Anybody who is considering applying to Tufts this year should know that there is a good chance that you will have to live off campus as a freshman. They accepted too many students to house in dorms, and forced 100 of them to live in a disgusting hotel more than 1 mile away from campus.
The administration promised all sorts of perks to the impacted students, but didn’t follow through on most of them. The worst part is a shuttle service that often takes 45 minutes to get to campus. And the hotel is in a dangerous part of town, so walking isn’t a real option, especially for girls.
The administration has been totally unresponsive to the problem that they created, and the housing situation is ruining freshman year for most of the kids in the hotel.
1805 incoming freshman and 100 living in a hotel. It is a very small number. Unfortunate but small. Many other schools overenrolled this year and had the same problem. NU has hundreds living in a hotel.
It’s the Hyatt Place hotel in Medford. It’s less than a mile from campus. Ideal…no, Dangerous…???
The students, who were selected at random from a pool of first-year students arriving on Sept. 1, will be housed on several floors of the Hyatt Place. According to Josh Hartman, senior director of residential life and learning, the hotel is less than a mile away from campus and within biking and walking distance. The university will also provide a shuttle from the Hyatt Place to the center of Tufts campus and the Davis Square T stop.
“[One] bus will begin at the Hyatt at 7 AM while a second bus begins at the Davis Sq stop,” John Savino, assistant director of transportation and contract services, wrote in an email to the Daily. “Then at 9 AM, a third bus is brought on beginning at the Hyatt.”
This schedule is made to ensure that the buses consistently remain on a 15–20 minute loop, according to Savino.
According to Hartman, the Hyatt Place offers superior accommodations compared to standard housing. These include luxury bedding, free laundry services and complimentary room cleaning by hotel staff. Hartman noted that these students will receive preferential treatment in next year’s housing lottery to make up for the inconvenience caused by the extra transportation time to and from the Hyatt Place.

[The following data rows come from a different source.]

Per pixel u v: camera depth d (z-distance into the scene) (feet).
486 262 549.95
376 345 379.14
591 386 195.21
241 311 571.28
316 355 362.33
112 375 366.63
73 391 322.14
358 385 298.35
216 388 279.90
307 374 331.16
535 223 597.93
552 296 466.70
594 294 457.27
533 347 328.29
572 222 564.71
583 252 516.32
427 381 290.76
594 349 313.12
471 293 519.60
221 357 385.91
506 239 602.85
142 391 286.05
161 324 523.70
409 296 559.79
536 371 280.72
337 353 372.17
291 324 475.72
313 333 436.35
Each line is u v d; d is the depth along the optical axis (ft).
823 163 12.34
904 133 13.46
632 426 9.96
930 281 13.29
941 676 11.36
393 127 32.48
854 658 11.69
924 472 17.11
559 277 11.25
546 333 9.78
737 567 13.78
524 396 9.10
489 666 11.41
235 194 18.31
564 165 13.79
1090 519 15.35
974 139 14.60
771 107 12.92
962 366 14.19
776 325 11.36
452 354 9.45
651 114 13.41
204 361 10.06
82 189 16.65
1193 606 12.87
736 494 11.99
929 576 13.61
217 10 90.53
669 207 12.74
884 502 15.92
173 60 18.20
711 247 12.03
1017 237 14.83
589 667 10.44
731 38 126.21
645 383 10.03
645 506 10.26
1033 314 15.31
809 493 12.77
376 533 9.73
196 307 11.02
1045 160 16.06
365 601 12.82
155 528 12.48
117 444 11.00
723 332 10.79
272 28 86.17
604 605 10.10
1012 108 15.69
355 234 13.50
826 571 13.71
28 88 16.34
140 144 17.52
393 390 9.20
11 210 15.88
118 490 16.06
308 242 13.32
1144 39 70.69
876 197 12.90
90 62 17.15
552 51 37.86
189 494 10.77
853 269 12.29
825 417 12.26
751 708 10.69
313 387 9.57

The “drive” to campus is only 5 minutes. But, the school has not provided enough shuttles for the route, and they operate on an inflexible schedule. The result is that kids are often waiting more than 30 minutes for the next shuttle to arrive. Hence, my comment about taking 45 minutes to get to campus.
It looks like it is across the river and by a major highway. It may be a small number, but that is a big deal if it is your daughter that has to walk because the shuttle isn’t functioning as promised.
Of course you can walk. But, it is through an unsavory neighborhood. Tufts promotes its on-campus residential life for Freshman. They have filed to live up to that promise. The kids at the Hyatt are physically and socially isolated from the students that lived in dorms.
Yes, and many female students have reported unwelcome attention on the streets between the Hyatt and Tufts. Tufts, in fact, has asked that the students use the shuttle system exclusively. So, they are obviously aware of the dangers of the Hyatt’s neighborhood.
Yes, and risk your safety. Why don’t you check out the neighborhood yourself before assuming that students are just lazy. Dorm students are 5 minutes from their classrooms. Hyatt students are paying the same $80,000 to live in a dirty hotel off campus. If that’s the residential life they wanted, they wouldn’t have chosen Tufts.
OP created an account today and immediately posted with the intent of criticizing the university. The criticism may be deserved or not, but I see no reason to leave this thread open because OP isn’t asking a question.
Out of interest, I’ve linked a map of the most “unsavory” parts of Medford. The hotel in question is not in the “unsavory” neighborhood. It appears that the “unsavory” area of Medford is, in fact, the university, so I guess students at Tufts should not walk on campus. (I’m guessing that Tufts’ “high crime rate” is probably due mostly to alcohol related incidents, because in general, Medford is incredibly safe.)